━━━ Excerpted records ━━━

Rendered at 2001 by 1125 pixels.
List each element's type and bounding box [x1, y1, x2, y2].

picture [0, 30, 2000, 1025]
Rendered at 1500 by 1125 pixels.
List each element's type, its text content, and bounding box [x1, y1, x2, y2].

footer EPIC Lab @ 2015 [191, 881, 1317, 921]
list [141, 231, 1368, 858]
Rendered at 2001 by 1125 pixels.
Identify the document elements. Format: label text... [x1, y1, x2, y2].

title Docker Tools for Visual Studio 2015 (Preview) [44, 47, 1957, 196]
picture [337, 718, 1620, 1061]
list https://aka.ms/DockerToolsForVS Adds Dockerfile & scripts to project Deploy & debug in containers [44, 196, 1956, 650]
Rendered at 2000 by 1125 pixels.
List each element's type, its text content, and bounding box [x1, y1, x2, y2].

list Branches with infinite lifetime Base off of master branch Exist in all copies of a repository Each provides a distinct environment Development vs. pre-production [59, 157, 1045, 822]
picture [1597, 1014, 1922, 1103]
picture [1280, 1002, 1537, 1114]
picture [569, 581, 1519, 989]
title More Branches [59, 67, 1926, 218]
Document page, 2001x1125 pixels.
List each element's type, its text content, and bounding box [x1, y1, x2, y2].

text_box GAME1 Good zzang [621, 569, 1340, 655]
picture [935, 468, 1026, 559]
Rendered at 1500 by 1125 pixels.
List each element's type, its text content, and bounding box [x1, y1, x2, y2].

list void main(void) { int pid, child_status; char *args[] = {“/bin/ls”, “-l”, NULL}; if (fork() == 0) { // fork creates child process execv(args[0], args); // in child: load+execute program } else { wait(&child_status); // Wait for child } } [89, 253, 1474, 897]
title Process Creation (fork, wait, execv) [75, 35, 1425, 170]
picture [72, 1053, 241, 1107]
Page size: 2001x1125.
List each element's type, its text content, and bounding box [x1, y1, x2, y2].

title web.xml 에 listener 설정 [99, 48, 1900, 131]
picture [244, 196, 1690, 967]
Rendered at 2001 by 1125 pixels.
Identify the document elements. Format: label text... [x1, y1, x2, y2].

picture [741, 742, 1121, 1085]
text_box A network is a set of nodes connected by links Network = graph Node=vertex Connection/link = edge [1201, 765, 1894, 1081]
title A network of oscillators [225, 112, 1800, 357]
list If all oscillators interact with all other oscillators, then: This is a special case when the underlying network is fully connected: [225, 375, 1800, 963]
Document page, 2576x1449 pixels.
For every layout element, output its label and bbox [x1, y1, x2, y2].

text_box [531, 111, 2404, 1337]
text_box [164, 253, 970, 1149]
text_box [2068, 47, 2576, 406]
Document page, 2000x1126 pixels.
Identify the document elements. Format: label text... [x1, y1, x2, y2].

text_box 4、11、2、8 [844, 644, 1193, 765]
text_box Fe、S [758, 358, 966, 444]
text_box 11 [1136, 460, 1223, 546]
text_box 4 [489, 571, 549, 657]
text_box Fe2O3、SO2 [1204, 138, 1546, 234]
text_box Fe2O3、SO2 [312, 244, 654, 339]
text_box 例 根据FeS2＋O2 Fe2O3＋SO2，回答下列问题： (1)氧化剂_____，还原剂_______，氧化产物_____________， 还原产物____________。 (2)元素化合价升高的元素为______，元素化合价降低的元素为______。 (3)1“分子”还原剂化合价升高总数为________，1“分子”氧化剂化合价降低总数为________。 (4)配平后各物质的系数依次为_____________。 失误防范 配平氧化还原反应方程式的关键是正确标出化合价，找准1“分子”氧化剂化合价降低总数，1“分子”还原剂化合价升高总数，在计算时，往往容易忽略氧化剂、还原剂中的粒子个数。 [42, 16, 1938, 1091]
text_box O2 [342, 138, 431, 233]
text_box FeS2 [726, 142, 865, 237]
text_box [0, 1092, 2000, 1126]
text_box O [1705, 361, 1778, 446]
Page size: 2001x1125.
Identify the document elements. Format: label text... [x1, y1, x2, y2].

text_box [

━━━

All of the material above needs to be copied exactly.

● **Reply**:
Rendered at 2001 by 1125 pixels.
List each element's type and bounding box [x1, y1, x2, y2].

picture [0, 30, 2000, 1025]
Rendered at 1500 by 1125 pixels.
List each element's type, its text content, and bounding box [x1, y1, x2, y2].

footer EPIC Lab @ 2015 [191, 881, 1317, 921]
list [141, 231, 1368, 858]
Rendered at 2001 by 1125 pixels.
Identify the document elements. Format: label text... [x1, y1, x2, y2].

title Docker Tools for Visual Studio 2015 (Preview) [44, 47, 1957, 196]
picture [337, 718, 1620, 1061]
list https://aka.ms/DockerToolsForVS Adds Dockerfile & scripts to project Deploy & debug in containers [44, 196, 1956, 650]
Rendered at 2000 by 1125 pixels.
List each element's type, its text content, and bounding box [x1, y1, x2, y2].

list Branches with infinite lifetime Base off of master branch Exist in all copies of a repository Each provides a distinct environment Development vs. pre-production [59, 157, 1045, 822]
picture [1597, 1014, 1922, 1103]
picture [1280, 1002, 1537, 1114]
picture [569, 581, 1519, 989]
title More Branches [59, 67, 1926, 218]
Document page, 2001x1125 pixels.
List each element's type, its text content, and bounding box [x1, y1, x2, y2].

text_box GAME1 Good zzang [621, 569, 1340, 655]
picture [935, 468, 1026, 559]
Rendered at 1500 by 1125 pixels.
List each element's type, its text content, and bounding box [x1, y1, x2, y2].

list void main(void) { int pid, child_status; char *args[] = {“/bin/ls”, “-l”, NULL}; if (fork() == 0) { // fork creates child process execv(args[0], args); // in child: load+execute program } else { wait(&child_status); // Wait for child } } [89, 253, 1474, 897]
title Process Creation (fork, wait, execv) [75, 35, 1425, 170]
picture [72, 1053, 241, 1107]
Page size: 2001x1125.
List each element's type, its text content, and bounding box [x1, y1, x2, y2].

title web.xml 에 listener 설정 [99, 48, 1900, 131]
picture [244, 196, 1690, 967]
Rendered at 2001 by 1125 pixels.
Identify the document elements. Format: label text... [x1, y1, x2, y2].

picture [741, 742, 1121, 1085]
text_box A network is a set of nodes connected by links Network = graph Node=vertex Connection/link = edge [1201, 765, 1894, 1081]
title A network of oscillators [225, 112, 1800, 357]
list If all oscillators interact with all other oscillators, then: This is a special case when the underlying network is fully connected: [225, 375, 1800, 963]
Document page, 2576x1449 pixels.
For every layout element, output its label and bbox [x1, y1, x2, y2].

text_box [531, 111, 2404, 1337]
text_box [164, 253, 970, 1149]
text_box [2068, 47, 2576, 406]
Document page, 2000x1126 pixels.
Identify the document elements. Format: label text... [x1, y1, x2, y2].

text_box 4、11、2、8 [844, 644, 1193, 765]
text_box Fe、S [758, 358, 966, 444]
text_box 11 [1136, 460, 1223, 546]
text_box 4 [489, 571, 549, 657]
text_box Fe2O3、SO2 [1204, 138, 1546, 234]
text_box Fe2O3、SO2 [312, 244, 654, 339]
text_box 例 根据FeS2＋O2 Fe2O3＋SO2，回答下列问题： (1)氧化剂_____，还原剂_______，氧化产物_____________， 还原产物____________。 (2)元素化合价升高的元素为______，元素化合价降低的元素为______。 (3)1“分子”还原剂化合价升高总数为________，1“分子”氧化剂化合价降低总数为________。 (4)配平后各物质的系数依次为_____________。 失误防范 配平氧化还原反应方程式的关键是正确标出化合价，找准1“分子”氧化剂化合价降低总数，1“分子”还原剂化合价升高总数，在计算时，往往容易忽略氧化剂、还原剂中的粒子个数。 [42, 16, 1938, 1091]
text_box O2 [342, 138, 431, 233]
text_box FeS2 [726, 142, 865, 237]
text_box [0, 1092, 2000, 1126]
text_box O [1705, 361, 1778, 446]
Page size: 2001x1125.
Identify the document elements. Format: label text... [x1, y1, x2, y2].

text_box [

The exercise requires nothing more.